Your goal: Filter the entries, keeping every line with the word "private".
Start of Task inputs
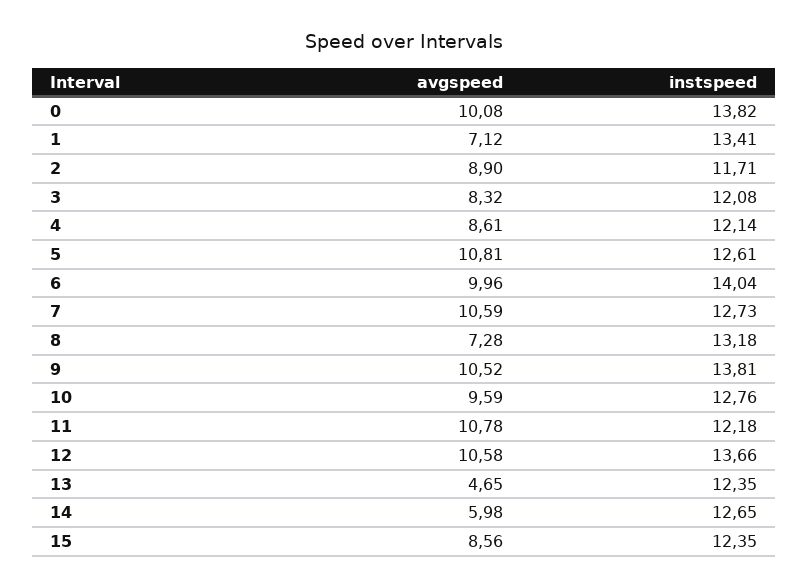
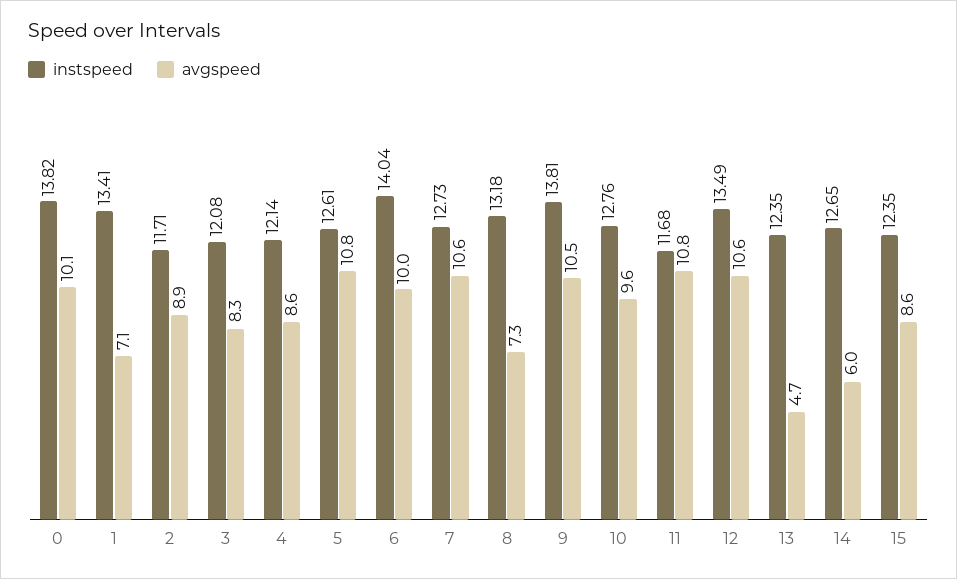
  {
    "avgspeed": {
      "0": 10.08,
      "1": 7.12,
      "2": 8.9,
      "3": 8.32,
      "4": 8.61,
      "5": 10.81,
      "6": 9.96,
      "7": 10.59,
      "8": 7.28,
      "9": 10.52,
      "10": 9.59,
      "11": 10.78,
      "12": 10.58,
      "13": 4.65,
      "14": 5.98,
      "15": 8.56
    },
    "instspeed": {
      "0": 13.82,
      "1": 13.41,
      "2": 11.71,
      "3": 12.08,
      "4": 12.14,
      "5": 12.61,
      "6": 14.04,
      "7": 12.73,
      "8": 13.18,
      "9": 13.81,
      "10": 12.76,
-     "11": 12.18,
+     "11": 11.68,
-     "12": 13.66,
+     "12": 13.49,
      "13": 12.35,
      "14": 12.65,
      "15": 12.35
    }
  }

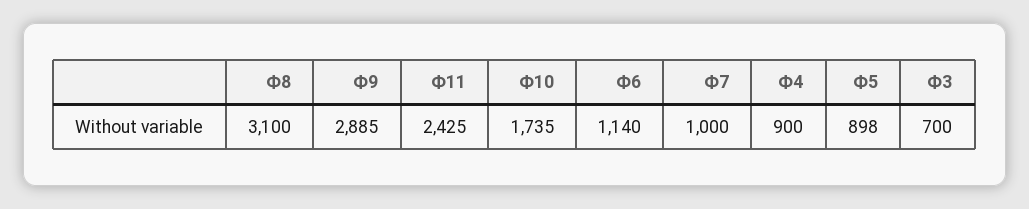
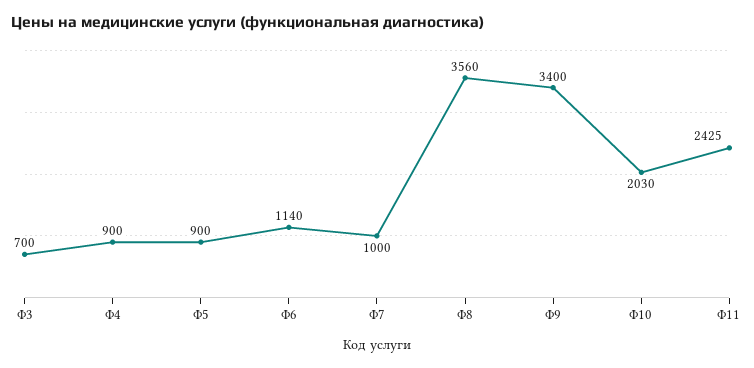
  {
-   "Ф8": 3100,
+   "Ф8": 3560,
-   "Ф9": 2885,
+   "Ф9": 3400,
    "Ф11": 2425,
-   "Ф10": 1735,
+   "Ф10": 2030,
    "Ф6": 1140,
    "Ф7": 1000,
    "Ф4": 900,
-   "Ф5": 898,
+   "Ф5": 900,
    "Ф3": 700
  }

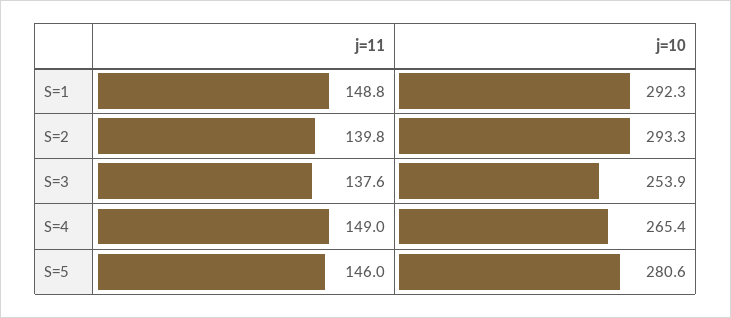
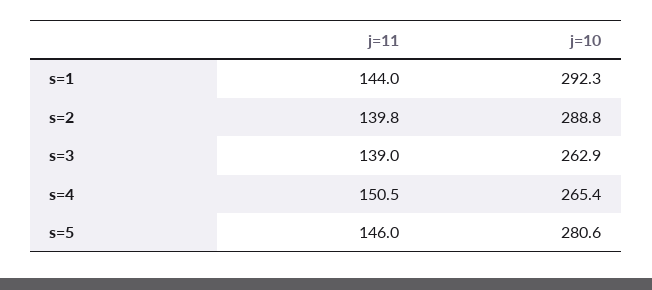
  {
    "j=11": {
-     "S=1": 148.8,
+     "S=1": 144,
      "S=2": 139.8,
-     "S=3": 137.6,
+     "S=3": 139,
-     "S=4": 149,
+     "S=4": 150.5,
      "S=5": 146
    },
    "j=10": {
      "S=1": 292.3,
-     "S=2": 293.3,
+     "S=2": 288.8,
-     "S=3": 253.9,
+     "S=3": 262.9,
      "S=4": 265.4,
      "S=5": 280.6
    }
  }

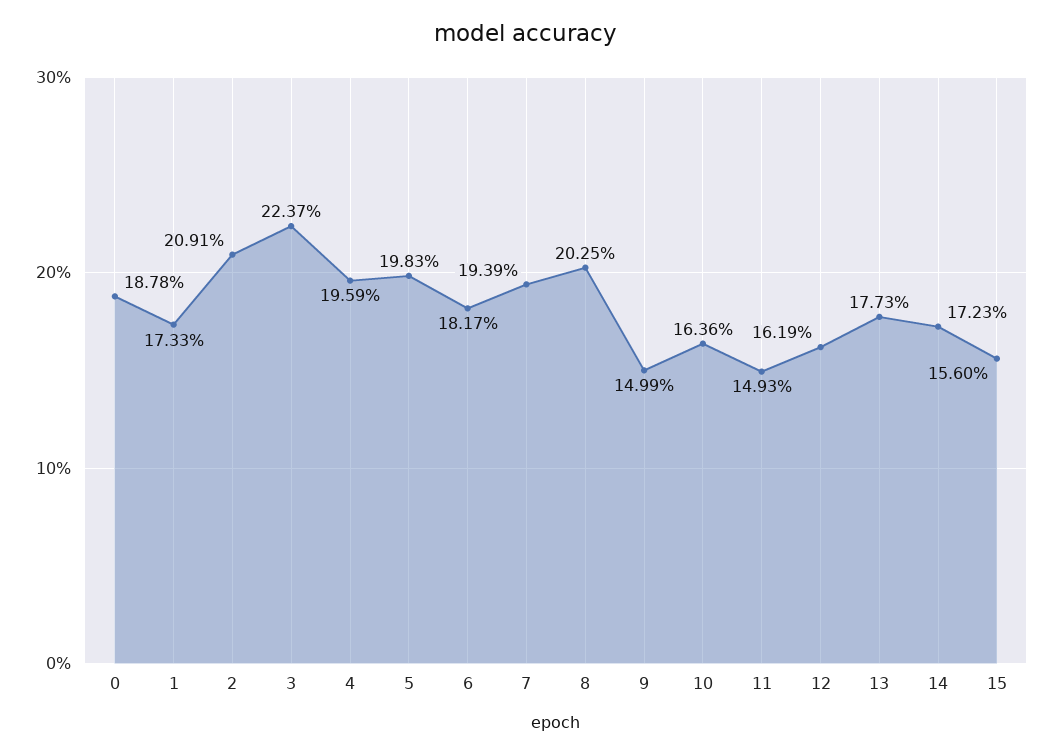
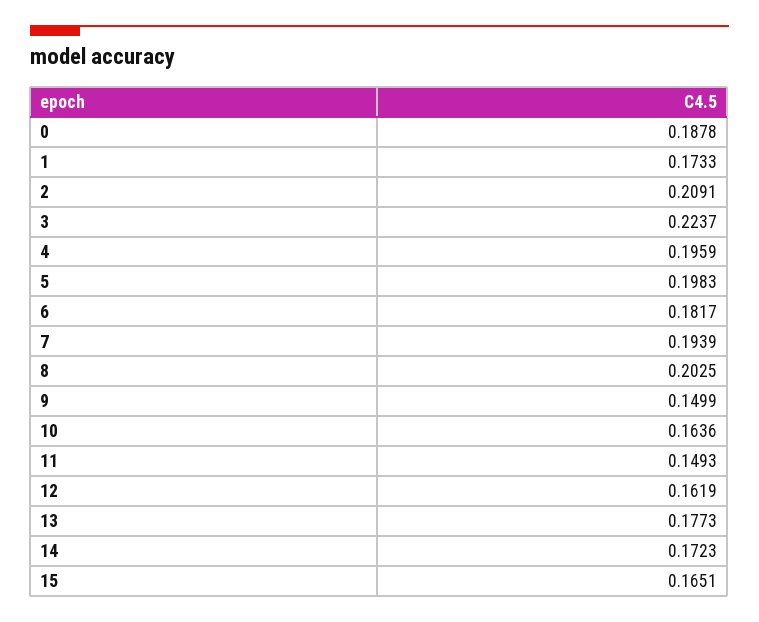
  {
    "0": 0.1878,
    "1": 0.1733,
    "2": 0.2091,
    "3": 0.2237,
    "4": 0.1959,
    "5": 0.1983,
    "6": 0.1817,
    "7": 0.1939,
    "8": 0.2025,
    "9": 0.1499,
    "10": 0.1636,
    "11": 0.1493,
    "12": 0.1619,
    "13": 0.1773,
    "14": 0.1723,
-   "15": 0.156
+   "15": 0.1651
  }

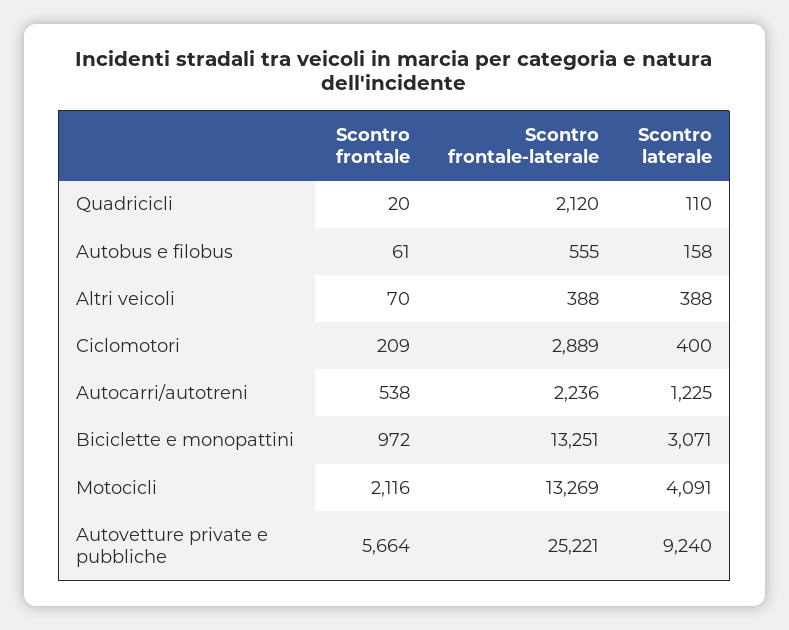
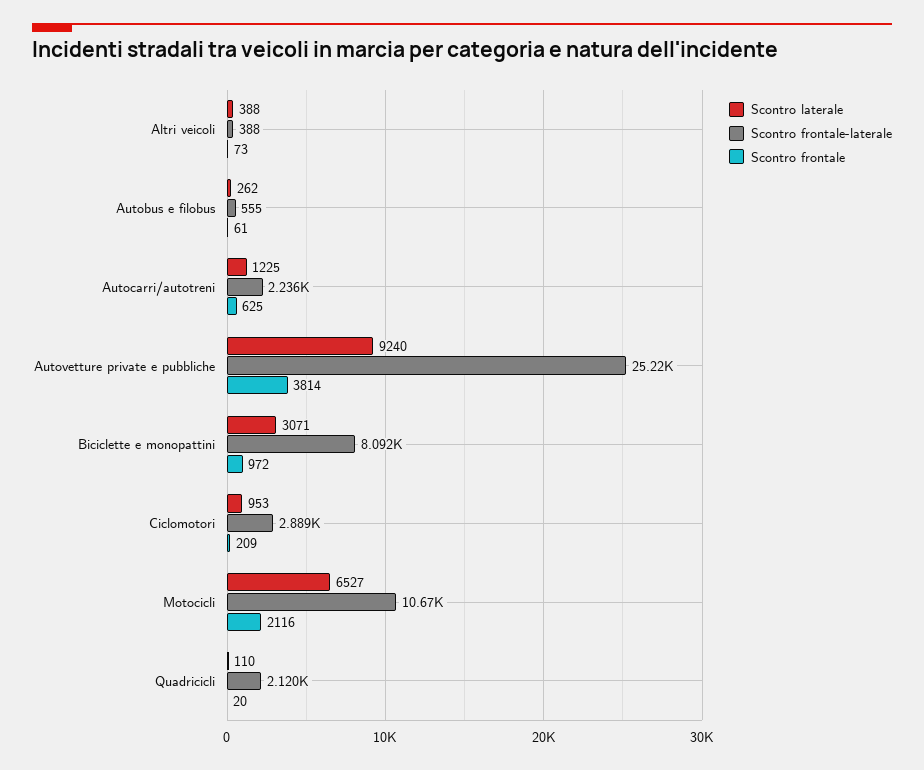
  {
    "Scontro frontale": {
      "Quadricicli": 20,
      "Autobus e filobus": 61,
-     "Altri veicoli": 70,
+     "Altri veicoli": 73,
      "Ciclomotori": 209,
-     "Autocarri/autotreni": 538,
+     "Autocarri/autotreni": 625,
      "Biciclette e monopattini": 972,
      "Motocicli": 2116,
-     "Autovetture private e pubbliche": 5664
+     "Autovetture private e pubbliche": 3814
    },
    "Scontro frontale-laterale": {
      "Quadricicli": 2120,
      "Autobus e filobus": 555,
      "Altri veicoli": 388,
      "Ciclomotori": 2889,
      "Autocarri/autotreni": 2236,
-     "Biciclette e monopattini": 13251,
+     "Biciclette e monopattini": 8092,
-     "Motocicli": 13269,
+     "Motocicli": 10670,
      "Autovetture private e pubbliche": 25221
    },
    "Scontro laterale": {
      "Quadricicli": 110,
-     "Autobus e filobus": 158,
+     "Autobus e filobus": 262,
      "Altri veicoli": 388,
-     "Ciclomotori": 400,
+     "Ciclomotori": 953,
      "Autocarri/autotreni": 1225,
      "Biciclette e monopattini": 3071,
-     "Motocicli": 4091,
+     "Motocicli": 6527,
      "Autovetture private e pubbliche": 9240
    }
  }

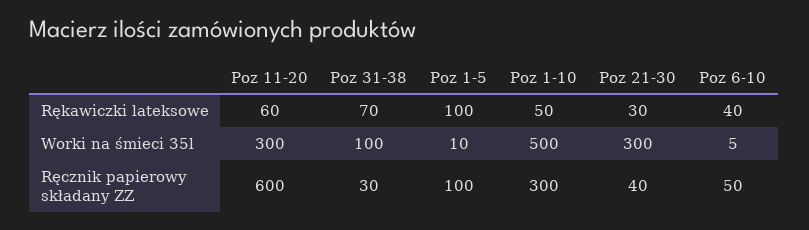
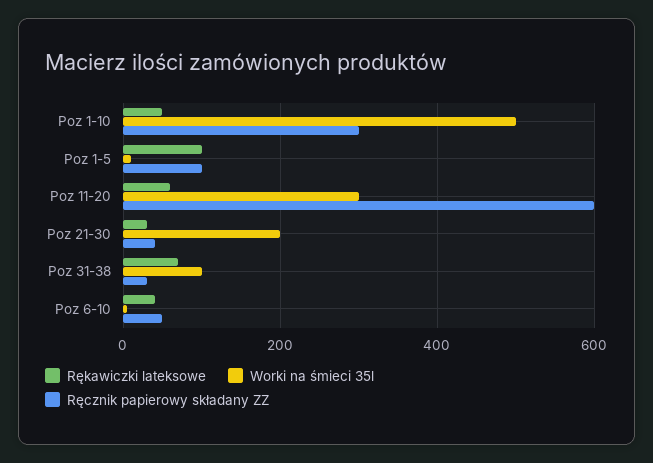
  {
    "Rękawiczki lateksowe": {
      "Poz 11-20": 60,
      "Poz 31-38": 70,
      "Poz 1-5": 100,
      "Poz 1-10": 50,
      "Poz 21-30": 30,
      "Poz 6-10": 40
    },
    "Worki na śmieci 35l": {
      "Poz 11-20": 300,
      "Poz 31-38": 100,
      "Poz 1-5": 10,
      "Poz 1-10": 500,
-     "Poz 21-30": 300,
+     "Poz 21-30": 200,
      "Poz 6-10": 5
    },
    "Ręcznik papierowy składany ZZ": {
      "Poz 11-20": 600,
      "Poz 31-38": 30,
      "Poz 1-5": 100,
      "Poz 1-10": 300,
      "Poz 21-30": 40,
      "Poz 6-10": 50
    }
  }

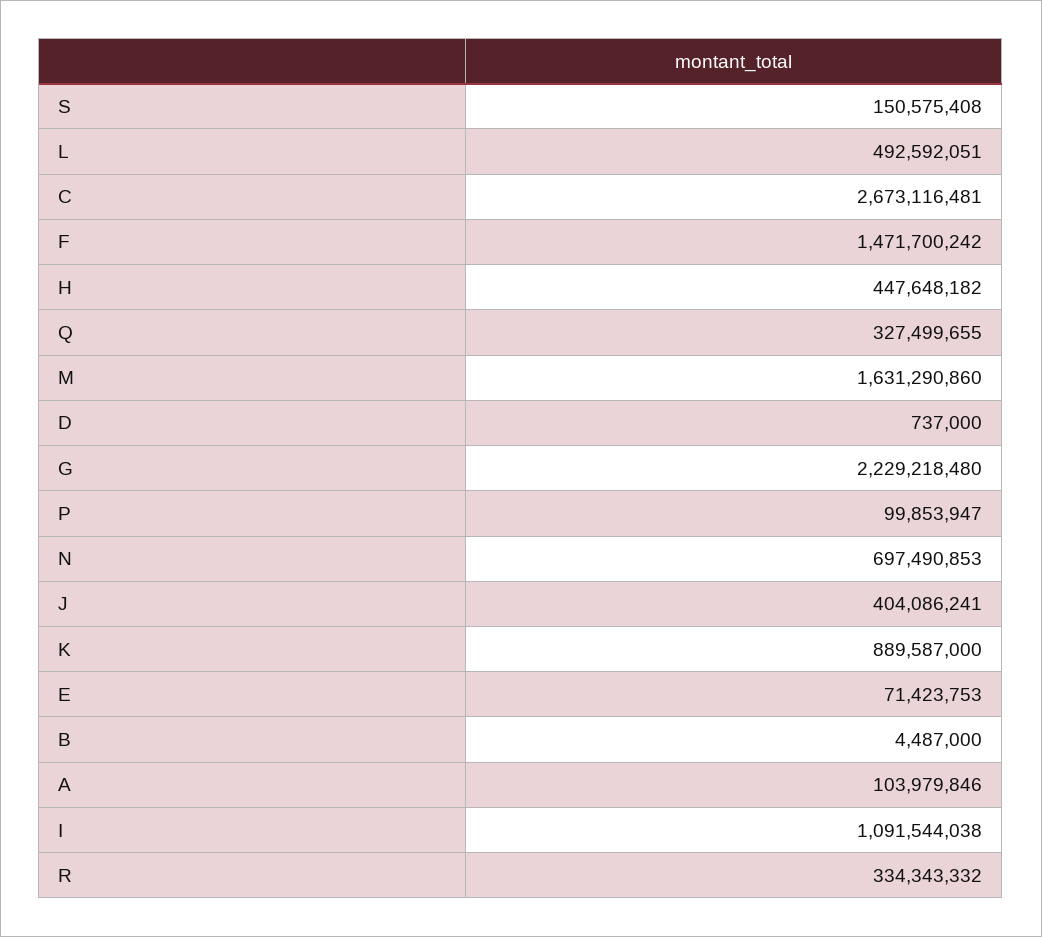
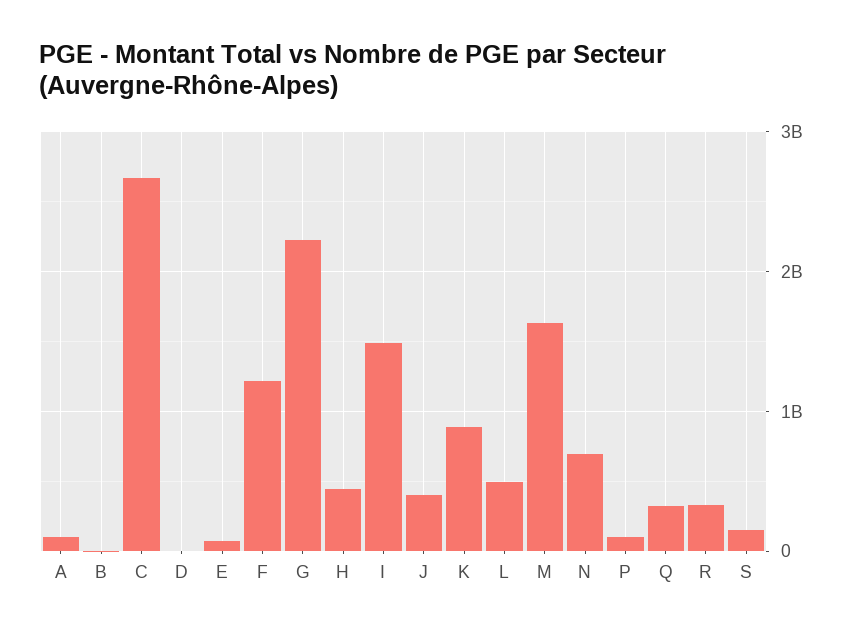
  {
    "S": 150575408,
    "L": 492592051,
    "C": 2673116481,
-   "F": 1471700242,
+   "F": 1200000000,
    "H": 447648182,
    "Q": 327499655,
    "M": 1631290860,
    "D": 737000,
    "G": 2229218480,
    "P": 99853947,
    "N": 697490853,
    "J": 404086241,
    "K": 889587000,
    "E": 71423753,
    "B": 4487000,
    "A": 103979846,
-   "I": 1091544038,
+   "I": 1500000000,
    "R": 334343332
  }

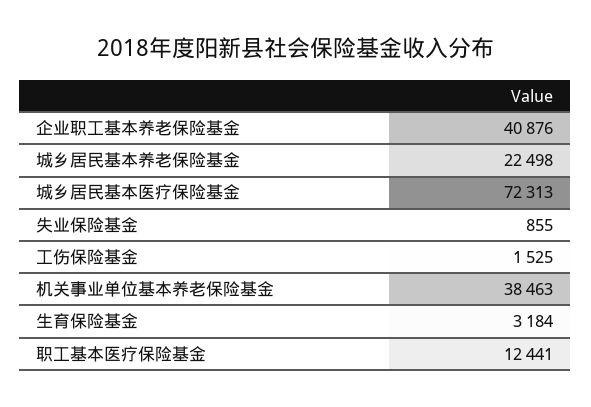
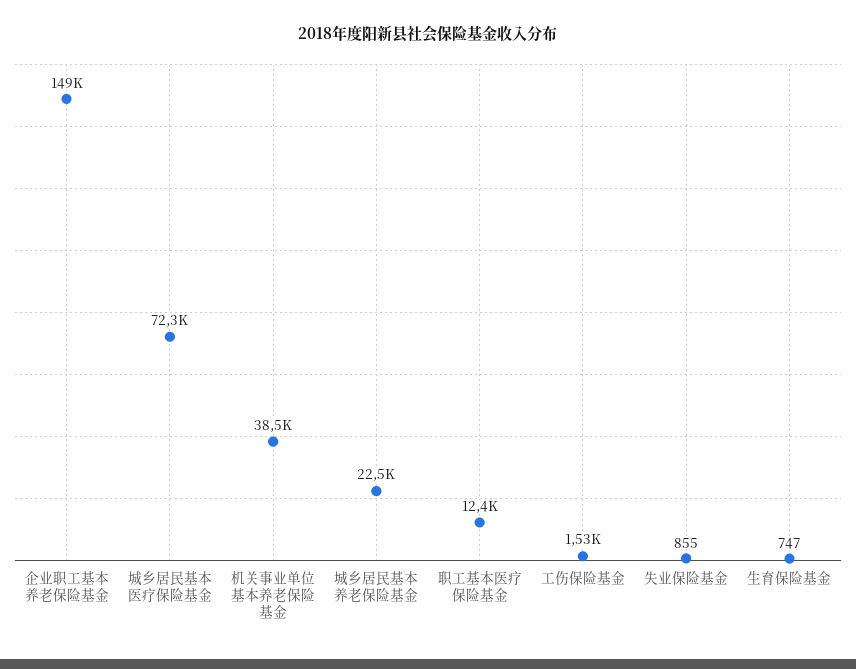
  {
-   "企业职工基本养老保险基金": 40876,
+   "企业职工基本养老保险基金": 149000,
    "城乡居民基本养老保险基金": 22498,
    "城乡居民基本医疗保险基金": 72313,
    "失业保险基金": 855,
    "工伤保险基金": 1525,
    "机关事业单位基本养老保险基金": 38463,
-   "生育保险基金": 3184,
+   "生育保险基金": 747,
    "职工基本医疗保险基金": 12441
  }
End of Task inputs
Exercise output:
-     "Autovetture private e pubbliche": 5664
+     "Autovetture private e pubbliche": 3814
      "Autovetture private e pubbliche": 25221
      "Autovetture private e pubbliche": 9240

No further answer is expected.